4. Mme B… a été invitée à régulariser la présentation de sa requête par un courrier du 13 décembre 2024 mis à disposition de l’intéressée le même jour via l’application informatique mentionnée à l’article R. 414-1 du code de justice administrative. Il résulte des dispositions de l’article R. 611-8-6 précitées du code de justice administrative que la requérante est réputée avoir pris connaissance de cette demande dans un délai de deux jours ouvrés à compter de la date de mise à disposition dudit document.
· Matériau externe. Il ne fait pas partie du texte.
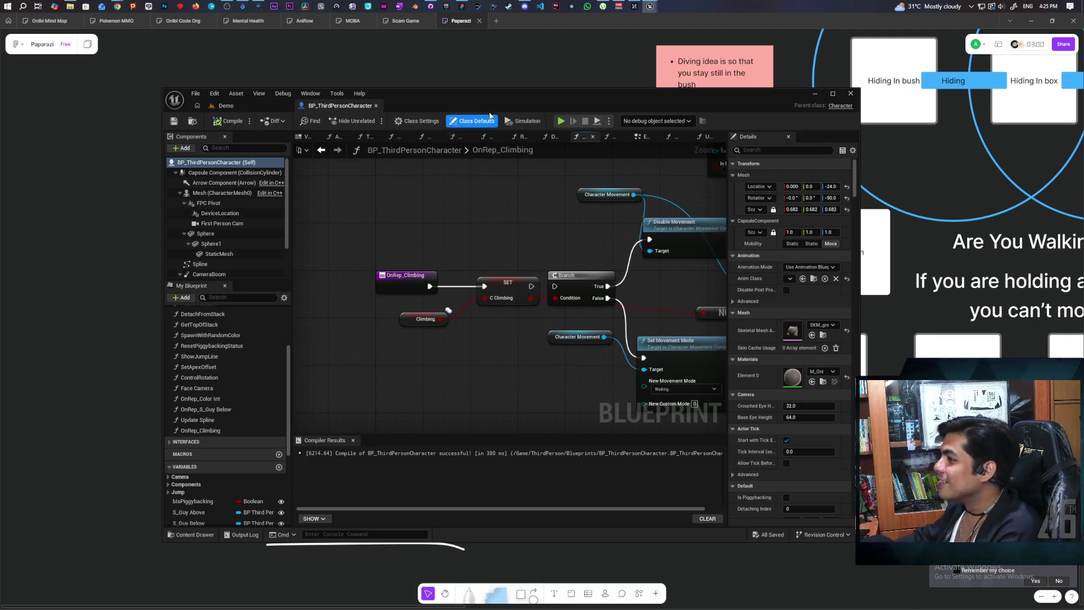
left_click_drag(500, 99, 649, 53)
En dépit de ce courrier, qui l’informait de ce que, à défaut de régularisation dans un délai de quinze jours, sa requête serait considérée comme étant irrecevable, Mme B… s’est bornée à produire de nouveau sa requête assortie de pièces dont aucune ne constitue une telle demande et n’a, dès lors, pas régularisé sa requête en produisant une copie de sa demande indemnitaire préalable adressée à l’administration dans le délai qui lui était imparti à cette fin. Par suite, la requête de Mme B… est entachée d’une irrecevabilité manifeste et doit, dès lors, être rejetée en application du 4° de l’article R. 222-1 du code de justice administrative.
ORDONNE :
Article 1er : La requête de Mme B… est rejetée.
Article 2 : La présente ordonnance sera notifiée à Mme A… B….
Fait à Amiens, le 21 octobre 2025.
Le président de la 3ème chambre,
signé
S. Thérain
La République mande et ordonne au ministre de l’éducation nationale en ce qui le concerne ou à tous commissaires de justice à ce requis en ce qui concerne les voies de droit commun contre les parties privées, de pourvoir à l’exécution de la présente ordonnance.